**TASK BRIEF:** Retype every line of the listing below word for word, leaving out the pictures.

Bounding box entries:
(begin)

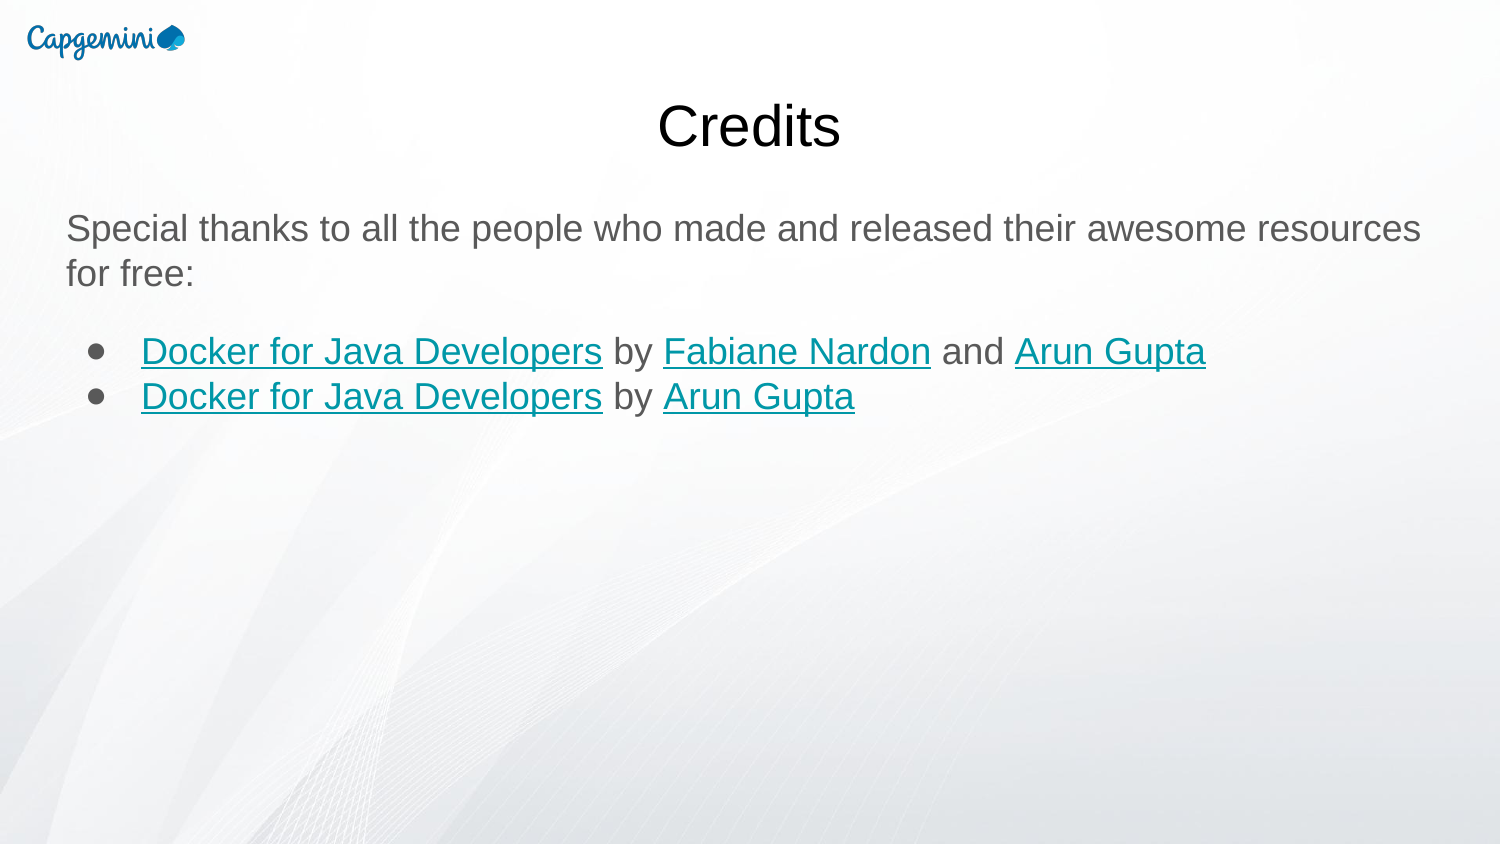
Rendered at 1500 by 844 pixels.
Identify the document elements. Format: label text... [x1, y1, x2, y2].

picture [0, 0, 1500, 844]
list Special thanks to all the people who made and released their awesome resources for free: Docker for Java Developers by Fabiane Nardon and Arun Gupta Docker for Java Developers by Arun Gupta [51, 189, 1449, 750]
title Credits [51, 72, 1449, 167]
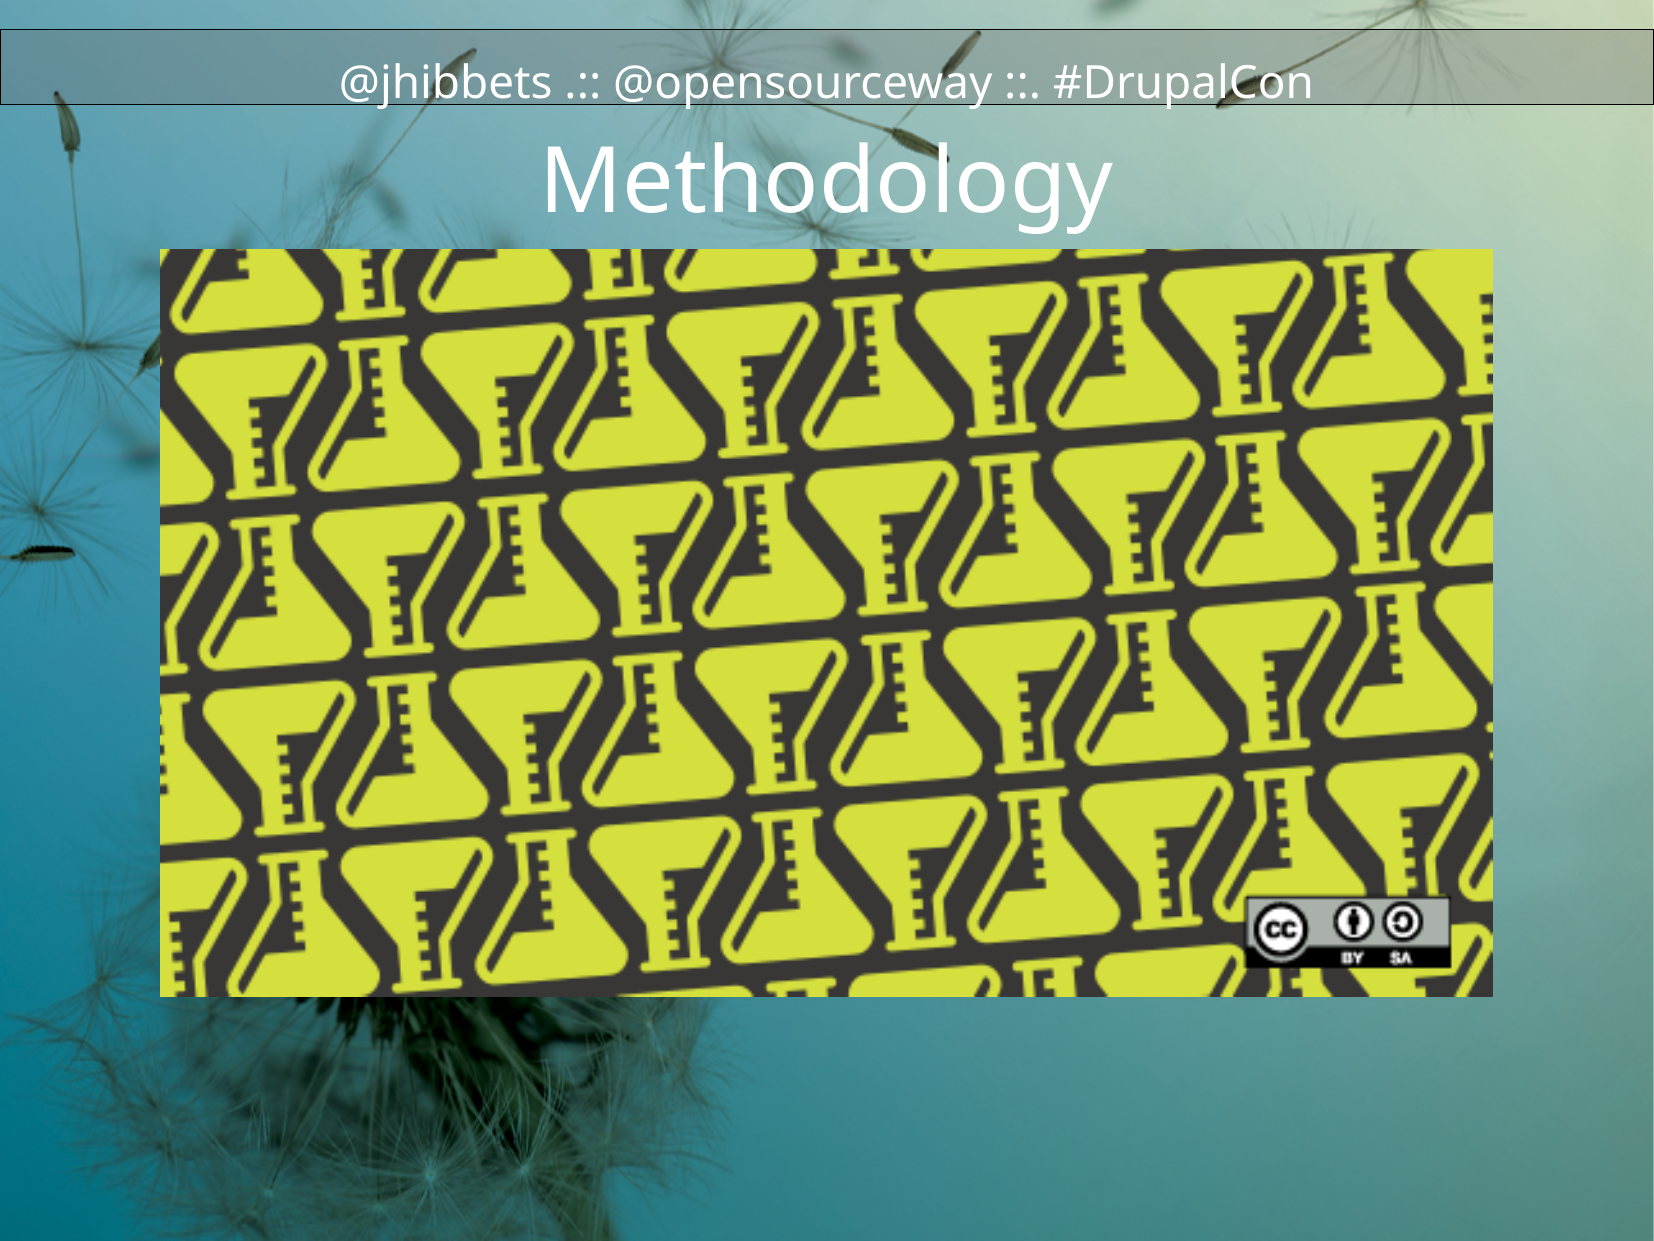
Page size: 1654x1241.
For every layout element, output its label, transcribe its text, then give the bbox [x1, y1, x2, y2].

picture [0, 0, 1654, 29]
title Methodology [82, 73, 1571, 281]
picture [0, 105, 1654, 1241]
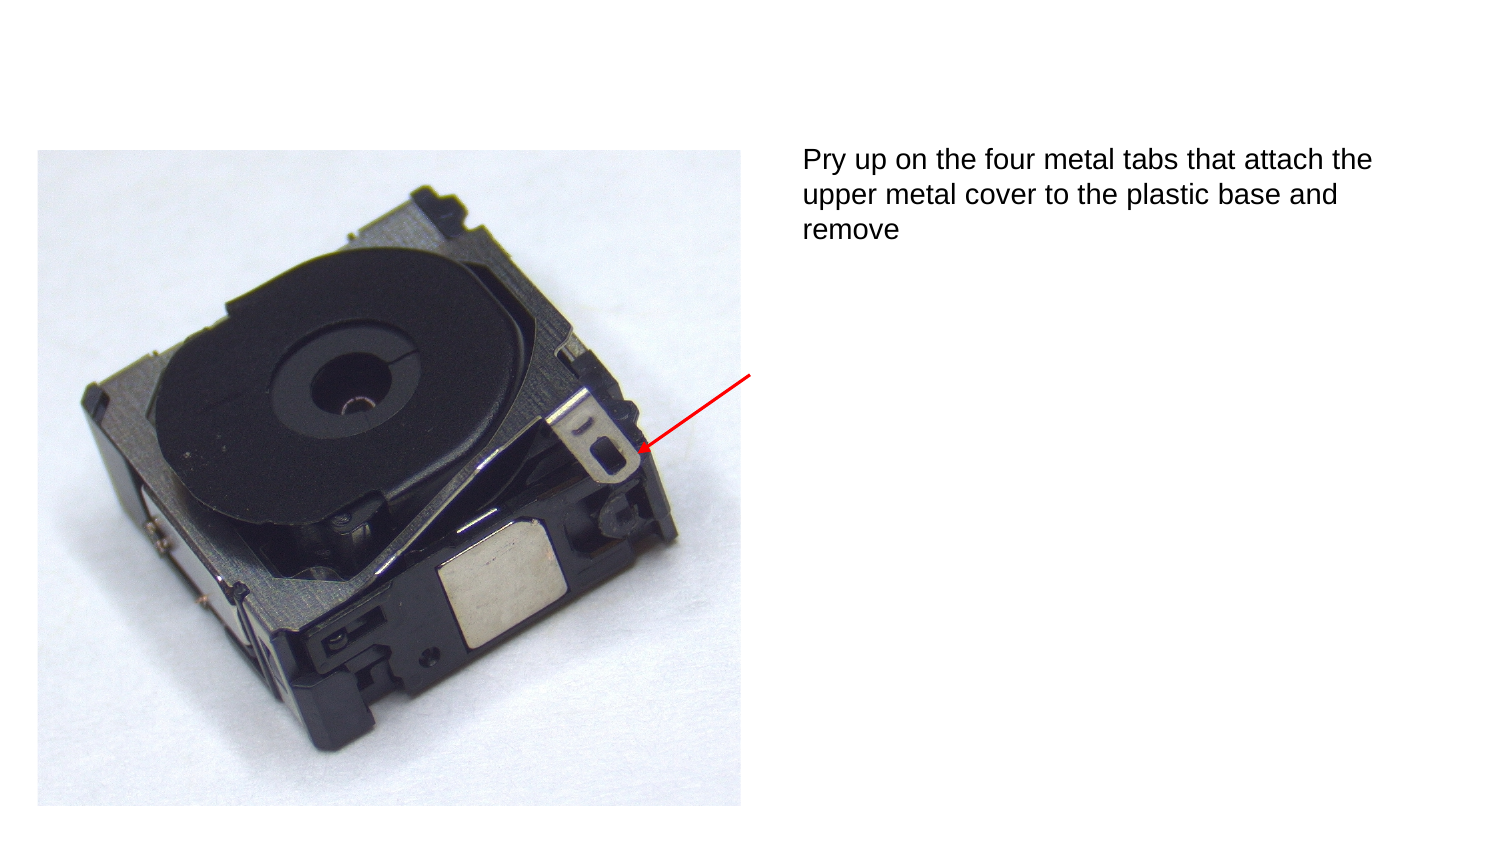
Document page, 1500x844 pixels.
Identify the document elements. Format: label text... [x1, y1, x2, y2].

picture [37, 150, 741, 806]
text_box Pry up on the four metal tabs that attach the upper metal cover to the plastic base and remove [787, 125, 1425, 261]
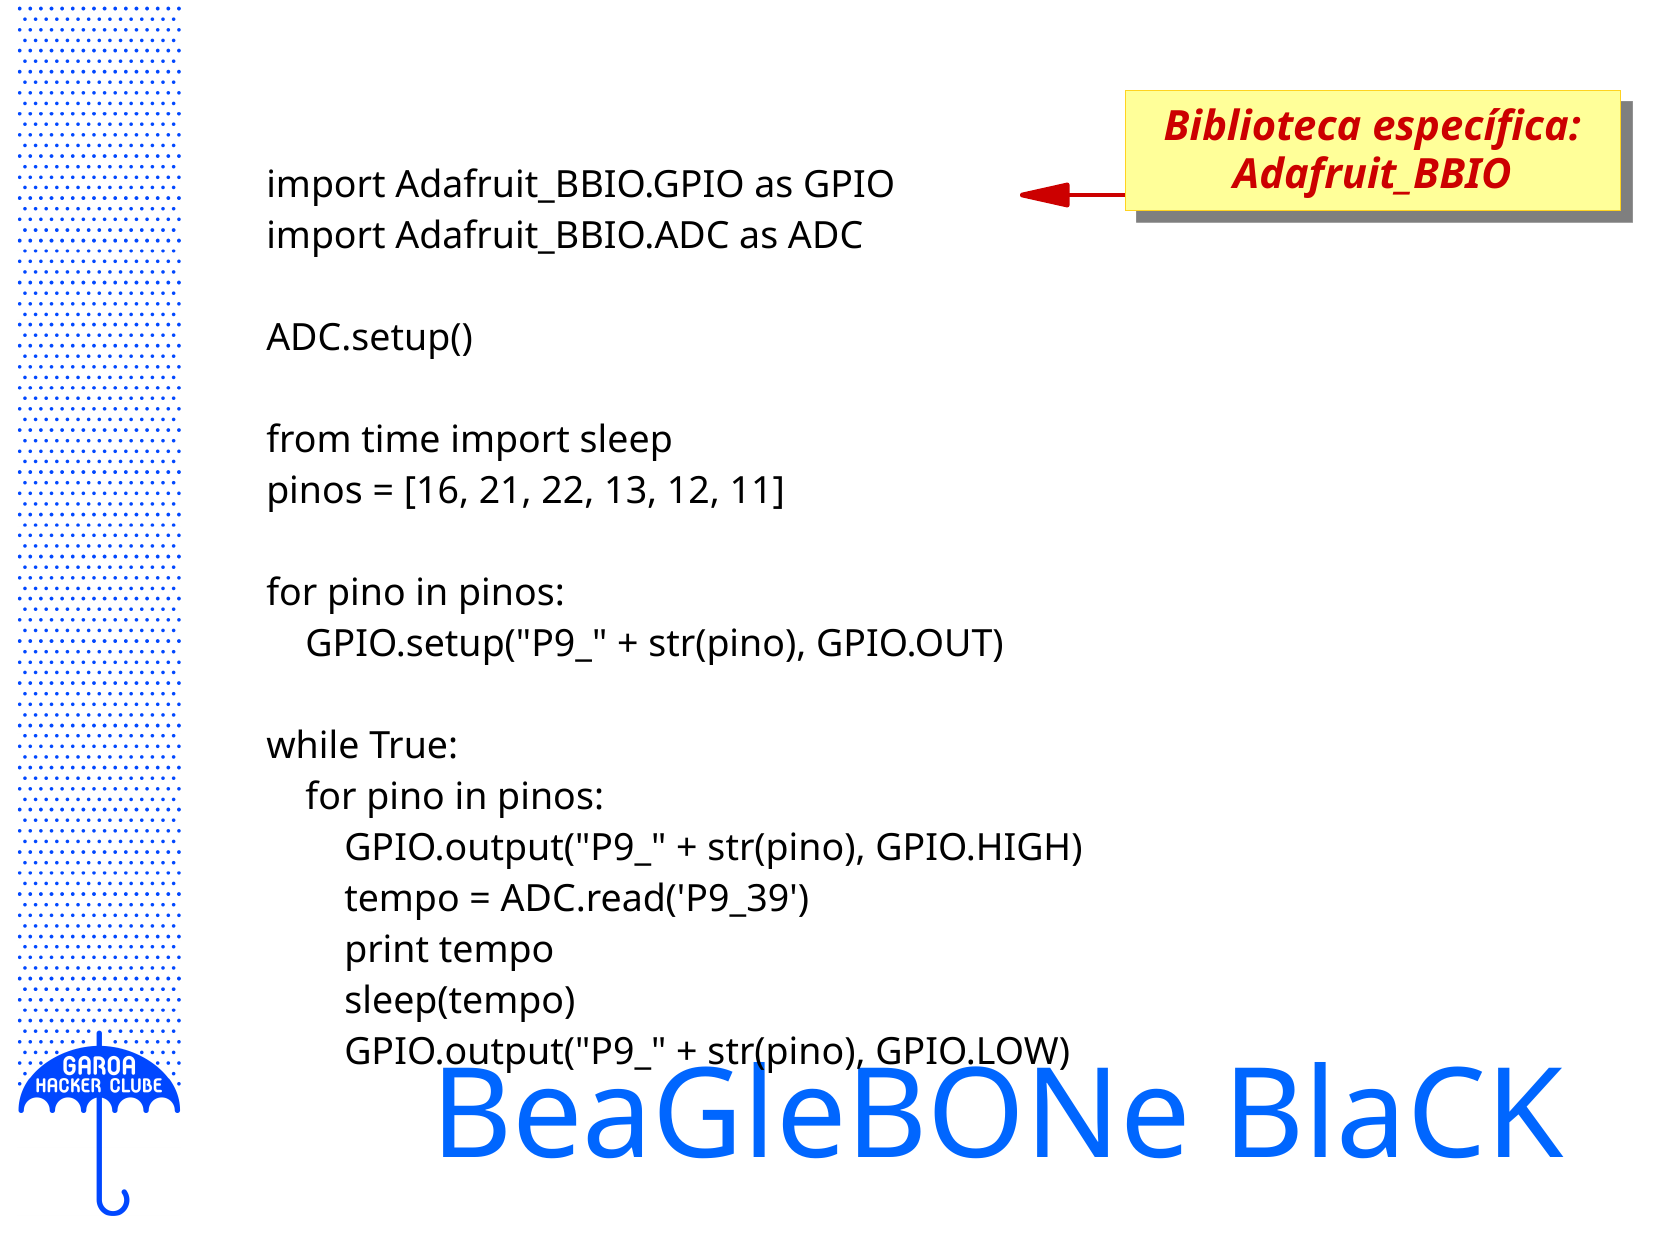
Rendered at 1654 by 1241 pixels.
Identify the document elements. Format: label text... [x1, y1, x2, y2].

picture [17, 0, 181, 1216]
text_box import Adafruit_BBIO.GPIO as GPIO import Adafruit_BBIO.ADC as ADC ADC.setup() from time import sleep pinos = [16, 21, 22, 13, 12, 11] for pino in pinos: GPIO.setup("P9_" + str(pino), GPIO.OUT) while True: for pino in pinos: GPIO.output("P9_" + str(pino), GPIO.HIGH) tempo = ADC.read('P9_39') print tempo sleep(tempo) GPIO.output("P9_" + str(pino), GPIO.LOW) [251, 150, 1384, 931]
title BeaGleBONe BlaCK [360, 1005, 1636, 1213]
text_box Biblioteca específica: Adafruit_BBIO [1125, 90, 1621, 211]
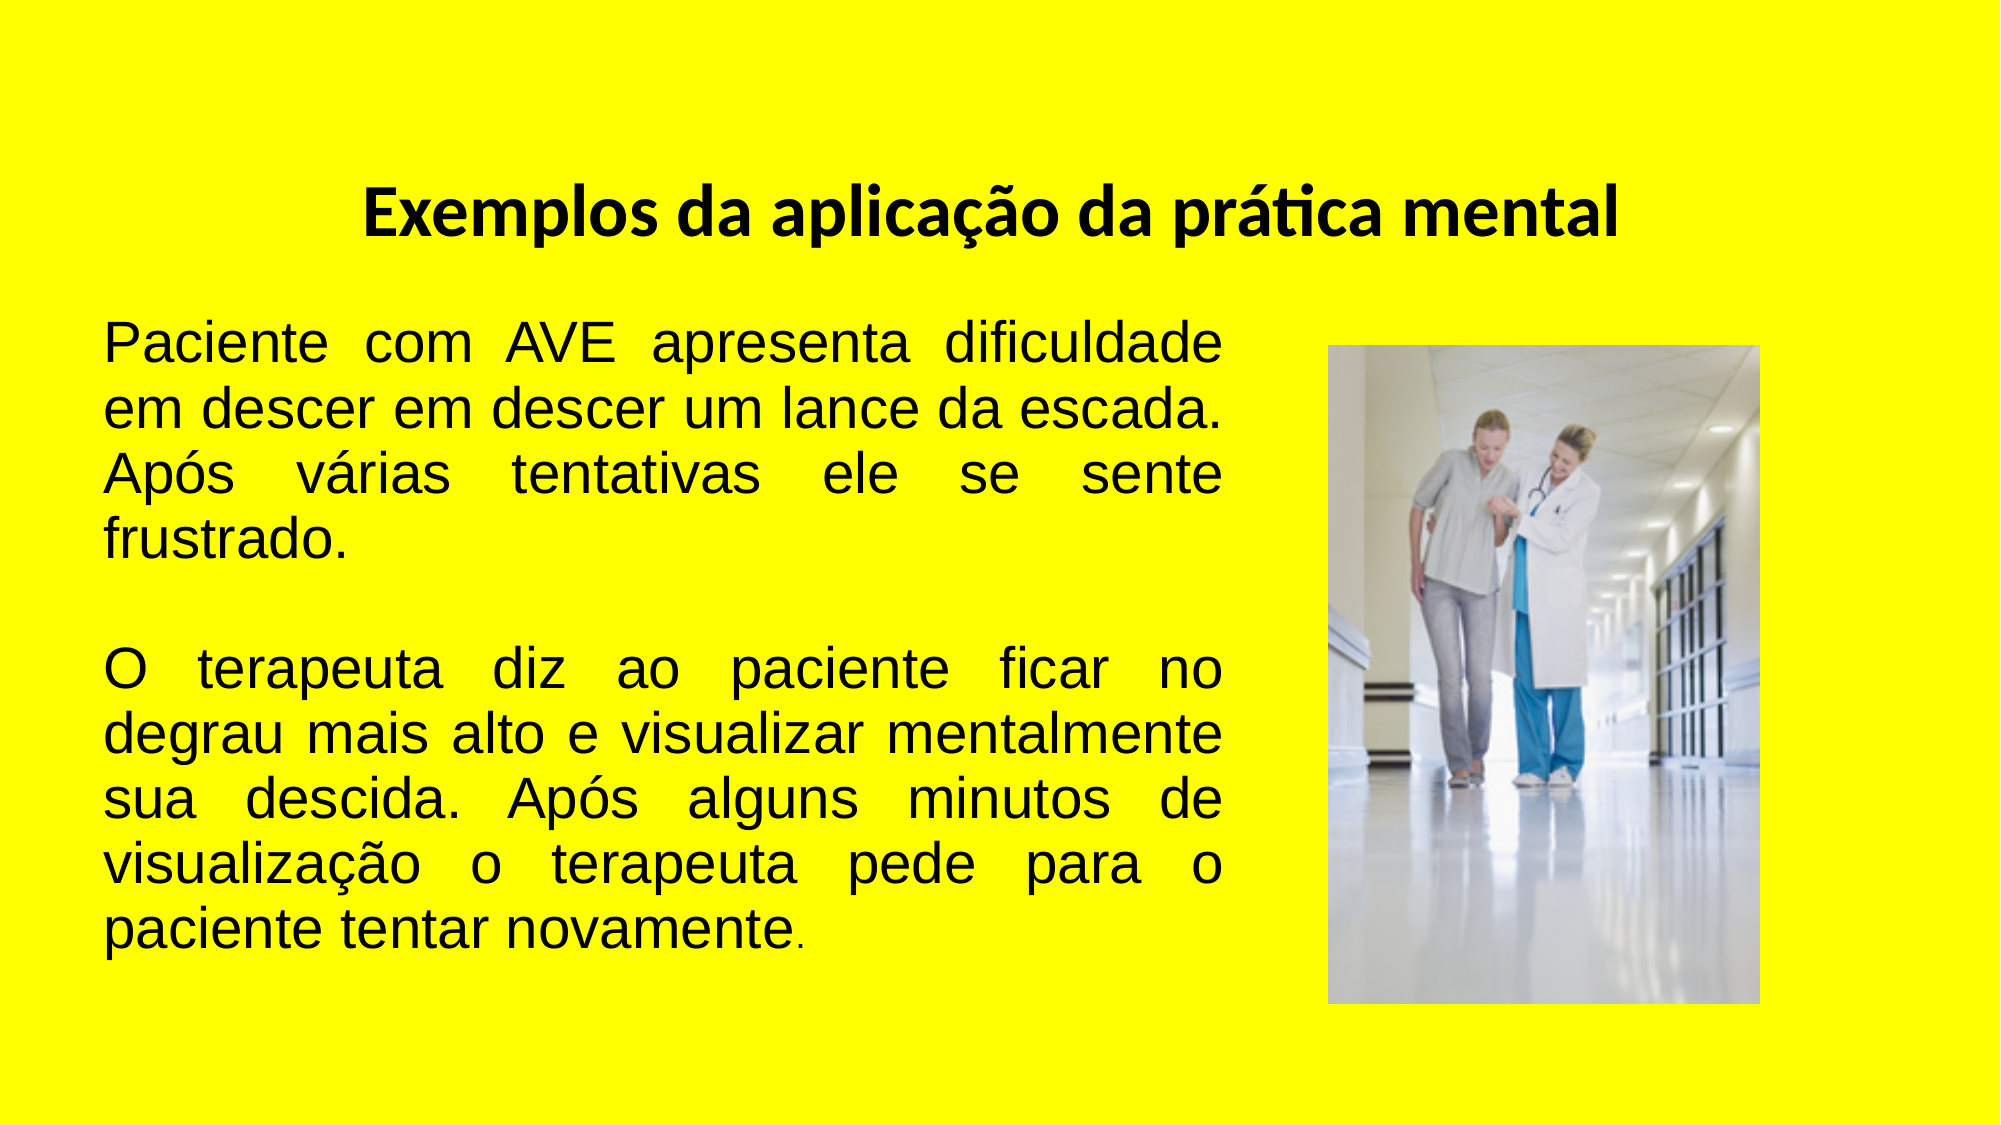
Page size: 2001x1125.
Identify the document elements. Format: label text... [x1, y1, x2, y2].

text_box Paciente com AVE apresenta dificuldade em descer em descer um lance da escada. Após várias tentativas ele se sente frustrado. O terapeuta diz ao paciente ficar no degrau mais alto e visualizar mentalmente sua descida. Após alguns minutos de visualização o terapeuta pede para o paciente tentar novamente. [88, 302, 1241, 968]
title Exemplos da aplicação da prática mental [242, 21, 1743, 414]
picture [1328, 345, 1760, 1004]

(end)

**ANSWER TO THE PROBLEM:**
Rendered at 1500 by 844 pixels.
Identify the document elements. Format: label text... [x1, y1, x2, y2].

picture [0, 0, 1500, 844]
list Special thanks to all the people who made and released their awesome resources for free: Docker for Java Developers by Fabiane Nardon and Arun Gupta Docker for Java Developers by Arun Gupta [51, 189, 1449, 750]
title Credits [51, 72, 1449, 167]
Page size: 1654x1241.
For every layout element, output its label, transcribe its text, then give the bbox [x1, y1, x2, y2].

picture [0, 0, 1654, 29]
title Methodology [82, 73, 1571, 281]
picture [0, 105, 1654, 1241]
Document page, 1500x844 pixels.
Identify the document elements. Format: label text... [x1, y1, x2, y2].

picture [37, 150, 741, 806]
text_box Pry up on the four metal tabs that attach the upper metal cover to the plastic base and remove [787, 125, 1425, 261]
Rendered at 1654 by 1241 pixels.
Identify the document elements. Format: label text... [x1, y1, x2, y2].

picture [17, 0, 181, 1216]
text_box import Adafruit_BBIO.GPIO as GPIO import Adafruit_BBIO.ADC as ADC ADC.setup() from time import sleep pinos = [16, 21, 22, 13, 12, 11] for pino in pinos: GPIO.setup("P9_" + str(pino), GPIO.OUT) while True: for pino in pinos: GPIO.output("P9_" + str(pino), GPIO.HIGH) tempo = ADC.read('P9_39') print tempo sleep(tempo) GPIO.output("P9_" + str(pino), GPIO.LOW) [251, 150, 1384, 931]
title BeaGleBONe BlaCK [360, 1005, 1636, 1213]
text_box Biblioteca específica: Adafruit_BBIO [1125, 90, 1621, 211]
Page size: 2001x1125.
Identify the document elements. Format: label text... [x1, y1, x2, y2].

text_box Paciente com AVE apresenta dificuldade em descer em descer um lance da escada. Após várias tentativas ele se sente frustrado. O terapeuta diz ao paciente ficar no degrau mais alto e visualizar mentalmente sua descida. Após alguns minutos de visualização o terapeuta pede para o paciente tentar novamente. [88, 302, 1241, 968]
title Exemplos da aplicação da prática mental [242, 21, 1743, 414]
picture [1328, 345, 1760, 1004]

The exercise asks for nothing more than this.